Friday, August 12, 2011

Is It Art, And Is It Ethical?

It would be foolish of me to make a generalized statement about piracy in Thailand for several reasons, but mainly because few of you reading this view such things strictly in black and white, and everyone seems to have their own level of comfort regarding counterfeit clothing, movies, music and the likes - depending on their own personal code.  It's also sometimes difficult to know for sure what is "real" and what's not in the Land of Smiles.

I read the other day that counterfeiting is big business there, especially in tourist areas, but not only there.  Designs  for clothing are "borrowed" or blatantly stolen, knock-off copies of watches appear with only minor changes - the list goes on and on, and you're liable to see copied merchandise for sale in a rural village stall as you are at Jatujak Market. Imitation is said to be the highest form of flattery, but when it impacts the bottom line - people get testy.

Take for example the shops who will, for a fee, paint you a piece of art from a photo you bring in.  Some also have original pieces for sale, but usually they're copies of existing images: paintings, photographs, that sort of thing.  The shop up top today was one where several people sit day after day, carefully painting canvas after canvas of reproductions such as the one of Vincent Van Gogh's painting of irises.  You can see the image of his painting in the book clipped open to the right of the canvas.

The folks working in the shop seemed a little uncertain about my taking photos in there so I won't say where in Thailand this was, and I've obscured their faces.
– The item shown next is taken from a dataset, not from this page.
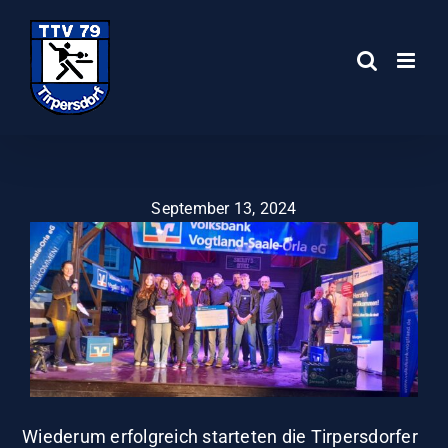
Zum
Inhalt
springen
September 13, 2024
Wiederum erfolgreich starteten die Tirpersdorfer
They were pleasant people, but obviously they themselves had some misgivings about the use of their skills in this particular instance.  One man was working from a snapshot a customer had brought in, and he was pleased to show that off, but I haven't included that shot, either.

While the owners of some of these works might just say "who cares" my guess is that a huge mega-corporation like Coca-Cola might not feel that way.  Van Gogh isn't here to get a royalty check, but monies are owed to someone, and where does one draw the line?  They're not being passed off as the Real Deal Originals at market value.  Personally I don't like the idea, but I'm not a lily-white participant in this arena, either, so I'm casting no stones.

We'll address the movie and music part of it another time.  Enjoy your weekend, all.